Summarize the article on graphical user interface design concepts in two sentences.

▶ EXTRACTED TEXT
=== Section Start ===

Graphical User Interface - Design Concepts

Written by Stéphane Richard (Mystikshadows)


This article is now about telling you how your GUI projects should look like or how they should operate. This article is all about the little details that you'd need to consider in order to help make sure your GUI will be used so to speak. It will cover such things as why you should make your form elements be a given size, and other such design concepts. How the GUI looks as far as visual features is up to you. Where you decided to put things is also up to you. This article will cover a few guidelines that will help make your GUIs easier to use for the putential user.

At the end of this document, I will have given you a full range of design concepts and considerations so that when you do design the visual aspect and behaviors of your GUIs that people will want to use them and really like what you've done with your GUI project. As you know many commercial and personal GUI Projects have been created and are still being created today. This means that users have a wide range of choices available to them. My Mission is to help make sure your GUI stands out from other GUIs out there enough for people to look at it and want to atleast give it a try.


Before any visual design can begin, it's important to consider the screen resolution and color depth you'll be offering your users. Of course this depends on what the main goal of your GUI project is. Is it to offer a base environment for all other programs to abide by? Is it a GUIs specifically design for a game or a series of games? Is it a GUI that needs the most amount of colors which superseeds how big a screen resolution can be? Right before you do anything else, you should ask yourself these questions because it will greatly influence the whole design of your GUI.

When you think about it in advance, it's just a better way to prepare yourself to begin designing your GUI. IF you know the resolution you'll need, you'll be able to plan the rest of the GUI intelligently based on the screen resolution and color depth you decided on. Other things that can influence this kind of decision is the language you use, the screen resolution available on your specific system, third party libraries you may use and what they support and the likes. All in all though These are things you probably already know since they were probably a set of criteria you picked the language and library (if any) for.


Any color is great by itself, this is a known fact. I don't think I have a favorite color per se. However, this is about when you take two (or more) colors and use them together. If some color combinations are hard enough to look at on a painting, you can be sure they will be even worse on a computer screen. I'm not saying you should stick to one color or one color palette to be sure of yourselves. there are plenty of colors to choose from and plenty of color combinations that do make sense together.

=== Section End ===

▶ RECORDED INFORMATION
=== Section Start ===

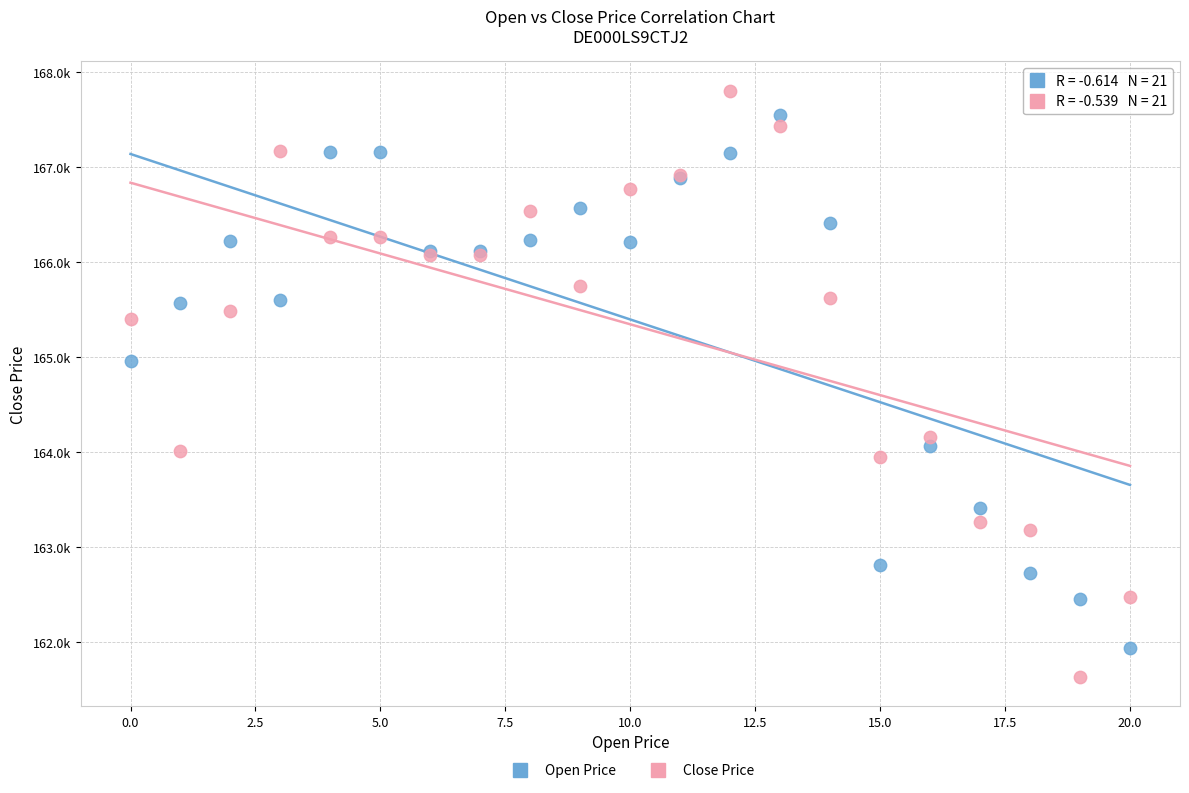

What are all the series names shown in the legend?

Open Price, Close Price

=== Section End ===

▶ RESPONSE
The article offers guidelines to make GUIs easier to use and says that, before any visual design begins, you should decide on the screen resolution and color depth, a choice that depends on the main goal of the GUI project. It also warns that color combinations that are hard to look at in a painting will be even worse on a computer screen, though plenty of combinations do make sense together.